The constant pressure to make improvements to your digital offering can lead to hasty sign-off of projects.

By James Evelegh

Tick box publishing

How are you doing with that ‘to do’ list? Responsive design, tick. Digital edition, tick. Pay / data wall, tick. Newsletter sign-up page, tick. Related content panel, tick.

You get the picture.

The list of things a publisher needs to make sure are included on their site or app is long and it’s all too easy to adopt a tick-box approach.

Get it done, tick it off, move onto the next thing.

I know I’ve been guilty of that.

Sadly, it’s not the right approach and leads publishers to signing off on things that don’t work as well as they should, resulting in under-performance and time wasted further down the line as they’re forced to revisit the whole thing.

By all means have a ‘to-do’ list but beware ticking anything off until it satisfies the following criteria:

  1. Does it meet the brief?
  2. Has it been properly tested across devices and browsers?
  3. Has it been user-tested?
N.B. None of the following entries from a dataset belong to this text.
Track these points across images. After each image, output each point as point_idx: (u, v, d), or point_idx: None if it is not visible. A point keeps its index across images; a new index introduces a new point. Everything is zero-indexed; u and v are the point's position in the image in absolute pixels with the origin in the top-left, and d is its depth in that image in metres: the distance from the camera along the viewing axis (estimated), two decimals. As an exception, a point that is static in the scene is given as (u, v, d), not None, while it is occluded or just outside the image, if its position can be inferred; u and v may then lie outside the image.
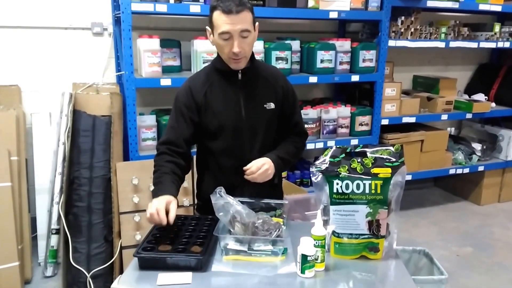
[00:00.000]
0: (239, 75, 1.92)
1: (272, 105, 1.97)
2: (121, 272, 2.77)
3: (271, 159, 1.93)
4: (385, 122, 3.87)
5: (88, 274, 2.85)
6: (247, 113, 1.93)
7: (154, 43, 3.04)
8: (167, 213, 1.68)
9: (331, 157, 1.67)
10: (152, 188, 1.86)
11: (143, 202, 2.91)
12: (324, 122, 3.67)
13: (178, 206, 2.98)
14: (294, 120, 2.08)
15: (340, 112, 3.73)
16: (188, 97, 1.93)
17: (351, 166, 1.65)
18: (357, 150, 1.69)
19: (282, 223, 1.77)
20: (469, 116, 4.24)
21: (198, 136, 1.98)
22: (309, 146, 3.55)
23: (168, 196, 1.72)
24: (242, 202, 1.76)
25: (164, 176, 1.83)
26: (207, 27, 1.88)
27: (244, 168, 1.89)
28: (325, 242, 1.60)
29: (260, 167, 1.88)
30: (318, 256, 1.57)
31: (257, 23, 1.89)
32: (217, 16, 1.78)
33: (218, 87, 1.94)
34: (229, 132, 1.93)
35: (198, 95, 1.93)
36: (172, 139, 1.92)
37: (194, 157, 2.14)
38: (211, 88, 1.94)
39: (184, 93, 1.95)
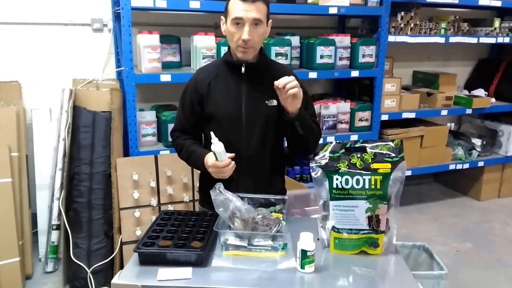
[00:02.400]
0: (243, 68, 1.93)
1: (274, 102, 1.95)
2: (122, 267, 2.77)
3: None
4: (385, 117, 3.87)
5: (89, 269, 2.86)
6: (247, 107, 1.94)
7: (154, 39, 3.04)
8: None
9: (330, 152, 1.68)
10: (189, 162, 2.06)
11: (143, 197, 2.92)
12: (324, 117, 3.67)
13: (178, 202, 3.02)
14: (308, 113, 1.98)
15: (339, 108, 3.73)
16: (193, 89, 2.00)
17: (351, 162, 1.65)
18: (357, 145, 1.70)
19: (281, 219, 1.77)
20: (469, 111, 4.24)
21: (202, 125, 2.03)
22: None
23: (209, 153, 1.88)
24: (241, 198, 1.77)
25: (191, 146, 2.01)
26: (222, 17, 1.91)
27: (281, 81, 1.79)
28: None
29: (291, 81, 1.78)
30: None
31: (270, 20, 1.93)
32: (233, 3, 1.82)
33: (223, 79, 1.97)
34: (227, 123, 1.95)
35: (202, 85, 1.97)
36: (179, 128, 2.09)
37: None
38: (216, 79, 1.98)
39: (190, 85, 2.02)
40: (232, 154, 1.85)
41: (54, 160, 3.17)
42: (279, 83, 1.79)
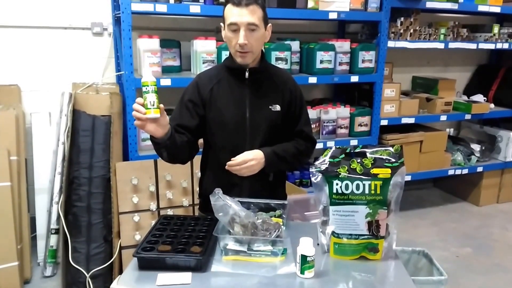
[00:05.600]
0: (246, 74, 1.93)
1: (277, 107, 1.97)
2: (120, 272, 2.77)
3: (264, 153, 1.92)
4: (384, 122, 3.87)
5: (88, 274, 2.85)
6: (251, 113, 1.94)
7: (154, 43, 3.04)
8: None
9: (330, 157, 1.68)
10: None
11: (143, 202, 2.91)
12: (324, 122, 3.67)
13: (178, 206, 3.00)
14: (298, 127, 2.05)
15: (339, 113, 3.74)
16: (194, 93, 1.97)
17: (351, 167, 1.65)
18: (357, 150, 1.70)
19: (281, 223, 1.77)
20: (468, 117, 4.25)
21: (202, 130, 2.00)
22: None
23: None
24: (242, 203, 1.76)
25: None
26: (221, 23, 1.91)
27: (232, 159, 1.89)
28: (156, 87, 1.71)
29: (247, 161, 1.88)
30: (153, 101, 1.69)
31: (270, 24, 1.93)
32: (228, 8, 1.83)
33: (225, 84, 1.97)
34: (230, 129, 1.95)
35: (204, 90, 1.96)
36: (172, 126, 1.90)
37: (199, 157, 2.15)
38: (218, 84, 1.97)
39: (191, 88, 2.00)
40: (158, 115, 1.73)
41: (53, 164, 3.17)
42: (230, 165, 1.88)
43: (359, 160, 1.66)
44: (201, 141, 2.08)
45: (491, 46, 4.24)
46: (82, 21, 3.40)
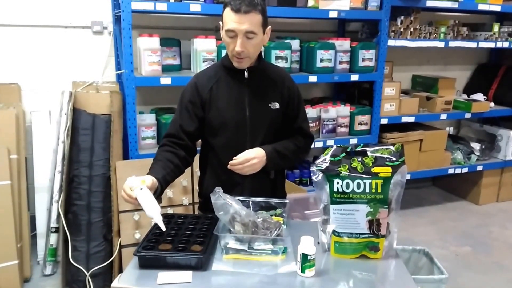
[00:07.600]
0: (246, 73, 1.93)
1: (277, 105, 1.97)
2: (120, 271, 2.77)
3: (265, 151, 1.92)
4: (384, 121, 3.87)
5: (87, 272, 2.85)
6: (251, 112, 1.94)
7: (154, 42, 3.04)
8: None
9: (331, 156, 1.68)
10: None
11: (143, 200, 2.91)
12: (324, 121, 3.67)
13: (178, 205, 3.00)
14: (297, 124, 2.05)
15: (339, 112, 3.74)
16: (193, 93, 1.96)
17: (352, 165, 1.65)
18: (358, 149, 1.70)
19: (282, 222, 1.77)
20: (468, 115, 4.25)
21: (202, 131, 2.00)
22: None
23: (146, 176, 1.72)
24: (242, 201, 1.76)
25: (156, 163, 1.88)
26: (220, 22, 1.89)
27: (233, 158, 1.89)
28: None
29: (249, 160, 1.88)
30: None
31: (269, 27, 1.91)
32: (227, 13, 1.80)
33: (224, 84, 1.96)
34: (231, 129, 1.94)
35: (203, 90, 1.95)
36: (173, 132, 1.97)
37: (197, 155, 2.14)
38: (217, 84, 1.96)
39: (189, 89, 1.98)
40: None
41: (53, 162, 3.17)
42: (232, 164, 1.88)
43: (360, 159, 1.66)
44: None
45: (491, 45, 4.25)
46: (82, 19, 3.40)
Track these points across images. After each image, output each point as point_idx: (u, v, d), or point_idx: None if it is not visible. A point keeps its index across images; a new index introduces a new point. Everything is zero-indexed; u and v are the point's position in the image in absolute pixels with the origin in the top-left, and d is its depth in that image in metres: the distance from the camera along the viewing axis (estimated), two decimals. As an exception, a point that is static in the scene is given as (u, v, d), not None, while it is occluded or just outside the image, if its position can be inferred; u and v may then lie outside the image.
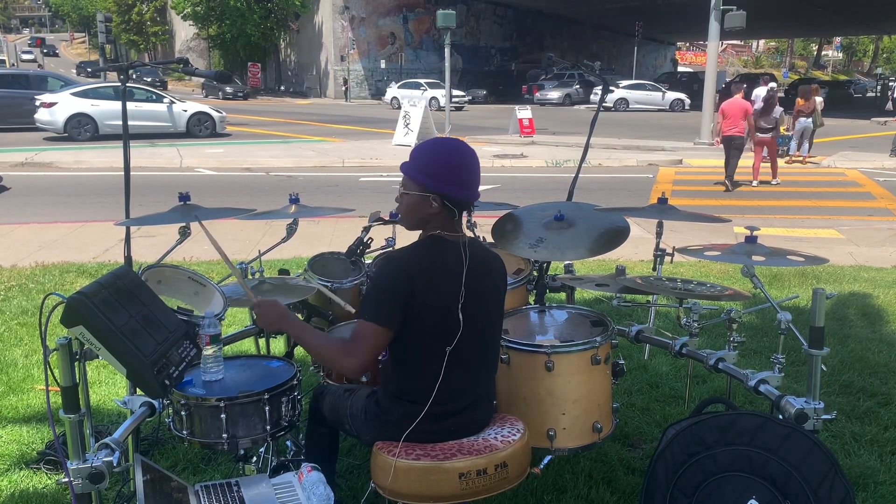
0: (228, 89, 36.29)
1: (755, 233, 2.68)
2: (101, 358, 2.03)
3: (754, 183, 11.91)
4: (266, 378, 2.38)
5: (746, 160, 11.95)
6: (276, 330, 2.19)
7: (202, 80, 37.86)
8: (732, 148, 11.49)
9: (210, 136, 18.09)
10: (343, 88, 37.91)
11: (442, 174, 2.03)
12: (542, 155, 15.40)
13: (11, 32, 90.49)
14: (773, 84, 14.44)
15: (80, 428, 1.98)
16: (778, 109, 11.93)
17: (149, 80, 36.91)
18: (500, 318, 2.28)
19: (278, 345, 3.56)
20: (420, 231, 2.14)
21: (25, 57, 58.63)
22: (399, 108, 16.49)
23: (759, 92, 13.82)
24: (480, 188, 2.16)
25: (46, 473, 2.96)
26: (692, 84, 42.44)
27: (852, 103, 38.83)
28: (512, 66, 43.80)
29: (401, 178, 2.12)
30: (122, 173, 2.92)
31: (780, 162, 13.98)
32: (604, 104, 3.72)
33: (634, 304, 3.60)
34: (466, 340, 2.08)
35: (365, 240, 3.17)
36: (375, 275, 2.10)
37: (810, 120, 14.41)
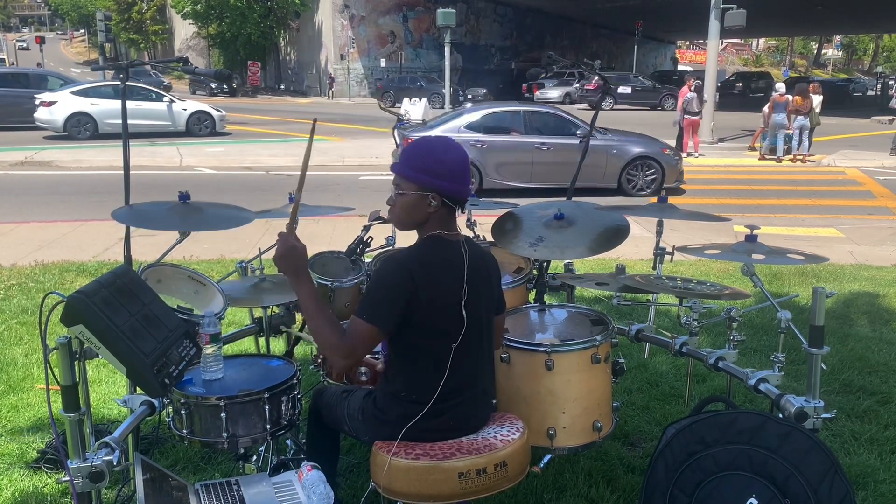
0: (213, 85, 35.66)
1: (755, 231, 2.68)
2: (100, 357, 2.03)
3: (697, 154, 15.34)
4: (266, 377, 2.38)
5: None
6: (286, 275, 2.04)
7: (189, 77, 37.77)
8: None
9: (210, 134, 18.06)
10: (330, 86, 37.26)
11: (439, 170, 2.02)
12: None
13: (11, 31, 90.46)
14: (698, 81, 16.26)
15: (80, 427, 1.97)
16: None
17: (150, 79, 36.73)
18: (494, 313, 2.29)
19: (278, 344, 3.56)
20: (416, 232, 2.13)
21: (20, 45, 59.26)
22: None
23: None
24: (480, 187, 2.17)
25: (46, 472, 2.96)
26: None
27: (852, 101, 38.54)
28: (512, 64, 43.74)
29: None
30: (122, 172, 2.92)
31: (786, 160, 14.83)
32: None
33: (634, 303, 3.60)
34: (468, 337, 2.09)
35: (365, 239, 3.18)
36: (377, 273, 2.09)
37: (807, 119, 14.47)
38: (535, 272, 3.23)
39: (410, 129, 11.23)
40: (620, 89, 32.33)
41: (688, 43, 70.69)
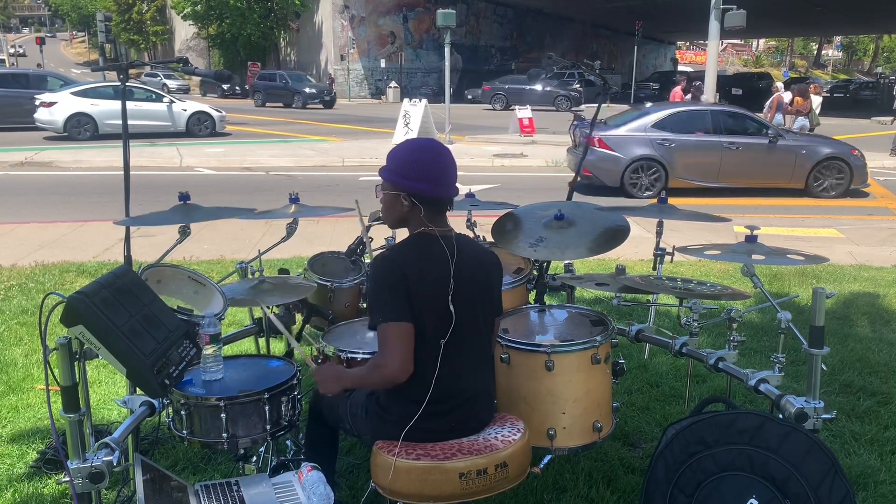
0: (225, 87, 35.50)
1: (755, 232, 2.68)
2: (100, 357, 2.03)
3: None
4: (266, 377, 2.38)
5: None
6: (337, 393, 2.23)
7: (199, 79, 37.75)
8: None
9: (210, 135, 18.06)
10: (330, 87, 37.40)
11: (409, 172, 2.09)
12: (542, 154, 15.38)
13: (11, 32, 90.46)
14: (698, 82, 16.88)
15: (79, 427, 1.98)
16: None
17: (175, 85, 36.94)
18: (492, 314, 2.29)
19: (278, 345, 3.56)
20: (406, 229, 2.18)
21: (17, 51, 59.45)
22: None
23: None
24: (480, 188, 2.18)
25: (46, 473, 2.96)
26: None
27: (879, 102, 37.88)
28: (512, 65, 43.73)
29: None
30: (122, 172, 2.92)
31: None
32: None
33: (634, 304, 3.61)
34: (459, 334, 2.09)
35: (365, 239, 3.18)
36: (372, 278, 2.13)
37: (807, 119, 14.47)
38: (535, 273, 3.23)
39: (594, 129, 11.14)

Somebody outside the project team needs to give the new functionality a full workout, with a mission to find fault.
  4. Have you defined what success will look like? KPIs need to be established that will allow you to judge the success (or not) of the new feature.
  5. Have you put a performance-review date in the diary?

A job can only be ticked off when it has been fully optimised and shown to work as intended. Up until then, it should remain on your ever-growing ‘to do’ list.